Чернобурка понимающе кивнула и скомандовала в трубку:
— Отбой.
Порылась в толстом потрепанном телефонном справочнике, и вот голос ее, как по волшебству, умаслился до необычайности:
— Добрый день! А скажите, пожалуйста, каково состояние подполковника Соколова? Он был сегодня госпитализирован к вам с подозрением на аппендицит…
Долгие полминуты я слышал в ушах только тугие толчки крови, пока, наконец, она не заулыбалась широко.

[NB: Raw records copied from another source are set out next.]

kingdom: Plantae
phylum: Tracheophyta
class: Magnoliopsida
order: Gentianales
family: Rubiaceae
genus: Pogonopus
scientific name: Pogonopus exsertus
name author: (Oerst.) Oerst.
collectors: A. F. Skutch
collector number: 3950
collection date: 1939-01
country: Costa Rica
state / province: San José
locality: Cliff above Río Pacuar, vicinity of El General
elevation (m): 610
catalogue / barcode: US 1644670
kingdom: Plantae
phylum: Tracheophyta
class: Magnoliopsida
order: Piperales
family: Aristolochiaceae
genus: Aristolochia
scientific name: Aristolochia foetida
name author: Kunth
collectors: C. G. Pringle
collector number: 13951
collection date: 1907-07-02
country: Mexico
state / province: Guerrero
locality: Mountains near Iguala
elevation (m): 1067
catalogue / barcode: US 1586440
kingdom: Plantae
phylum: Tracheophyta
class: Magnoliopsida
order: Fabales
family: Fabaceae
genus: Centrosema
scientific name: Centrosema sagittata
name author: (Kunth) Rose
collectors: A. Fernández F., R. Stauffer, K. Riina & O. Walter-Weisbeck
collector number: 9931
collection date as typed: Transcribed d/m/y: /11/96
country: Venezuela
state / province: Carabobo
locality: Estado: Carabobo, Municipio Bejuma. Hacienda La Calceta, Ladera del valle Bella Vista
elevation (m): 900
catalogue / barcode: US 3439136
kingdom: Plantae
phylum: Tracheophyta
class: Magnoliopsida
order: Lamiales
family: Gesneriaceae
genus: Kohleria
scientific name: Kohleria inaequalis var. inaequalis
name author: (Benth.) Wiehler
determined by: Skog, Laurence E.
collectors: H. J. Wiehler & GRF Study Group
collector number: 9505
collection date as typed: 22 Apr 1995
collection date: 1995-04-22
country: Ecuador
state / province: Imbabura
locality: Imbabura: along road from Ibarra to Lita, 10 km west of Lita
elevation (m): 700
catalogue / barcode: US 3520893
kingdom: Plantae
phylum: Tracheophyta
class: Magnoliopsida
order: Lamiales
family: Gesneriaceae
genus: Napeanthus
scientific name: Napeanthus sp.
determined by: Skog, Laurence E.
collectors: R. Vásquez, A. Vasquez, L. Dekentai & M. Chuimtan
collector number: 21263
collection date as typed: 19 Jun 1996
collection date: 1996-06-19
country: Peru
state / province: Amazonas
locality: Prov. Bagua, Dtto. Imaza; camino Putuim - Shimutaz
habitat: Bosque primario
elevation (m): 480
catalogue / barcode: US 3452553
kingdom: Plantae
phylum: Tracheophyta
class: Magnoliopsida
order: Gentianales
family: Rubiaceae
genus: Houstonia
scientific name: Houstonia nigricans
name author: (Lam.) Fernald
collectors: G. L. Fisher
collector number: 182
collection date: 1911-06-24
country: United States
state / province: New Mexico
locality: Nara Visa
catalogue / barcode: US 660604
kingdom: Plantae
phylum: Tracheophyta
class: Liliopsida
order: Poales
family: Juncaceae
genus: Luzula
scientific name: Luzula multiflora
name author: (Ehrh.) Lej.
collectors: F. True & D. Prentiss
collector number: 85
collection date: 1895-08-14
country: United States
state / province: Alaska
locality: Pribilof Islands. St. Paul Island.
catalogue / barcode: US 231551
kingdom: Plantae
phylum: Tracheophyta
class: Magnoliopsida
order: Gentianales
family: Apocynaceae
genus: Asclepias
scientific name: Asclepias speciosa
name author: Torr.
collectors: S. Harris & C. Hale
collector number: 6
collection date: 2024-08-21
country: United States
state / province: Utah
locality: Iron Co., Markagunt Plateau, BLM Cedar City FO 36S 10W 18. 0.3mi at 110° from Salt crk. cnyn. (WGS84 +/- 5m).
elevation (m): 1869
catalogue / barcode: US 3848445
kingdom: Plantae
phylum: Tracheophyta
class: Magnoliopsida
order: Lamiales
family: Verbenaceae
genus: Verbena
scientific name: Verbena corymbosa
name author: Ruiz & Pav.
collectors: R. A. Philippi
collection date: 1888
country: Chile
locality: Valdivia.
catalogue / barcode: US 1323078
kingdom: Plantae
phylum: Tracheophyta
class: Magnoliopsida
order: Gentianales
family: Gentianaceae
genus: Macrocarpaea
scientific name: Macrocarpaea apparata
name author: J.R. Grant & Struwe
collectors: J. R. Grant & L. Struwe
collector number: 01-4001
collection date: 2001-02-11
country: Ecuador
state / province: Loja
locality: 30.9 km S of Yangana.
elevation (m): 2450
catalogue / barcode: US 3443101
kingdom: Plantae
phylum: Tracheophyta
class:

— Ну вот, все в порядке, — сказала, возвращая трубку на место, — операция прошла благополучно, уже вышел из наркоза.
— Спасибо, товарищ Лапкина, — искренне поблагодарил я, оживая.
И, правда, дышать сразу стало легче.
"Хм… товарищ Лапкина", — покатал я на языке и по-новому взглянул на Чернобурку, — "забавное совпаденье".
Светлана Витальевна прищурилась на меня с подозрением, потом, видимо, проняла что-то по моему лицу и погрозила пальцем:
— Даже не вздумай! Даже в мыслях!
— Эх… — тут я не выдержал, и рот мой расползся в непроизвольной улыбке, — а жаль!
— А то я не знаю, как меня в школе зовут, — проворчала Чернобурка, — и кто это запустил…
— Так-то ж любя… — прижал я ладони к груди.
— Клоун… — вздохнула она, — и за что тебя девушки любят?
Я промолчал, отведя взгляд в сторону.
— Ладно, — встряхнула Светлана Витальевна волосами, — работаем?
— Да, — меня действительно отпустило, — давайте.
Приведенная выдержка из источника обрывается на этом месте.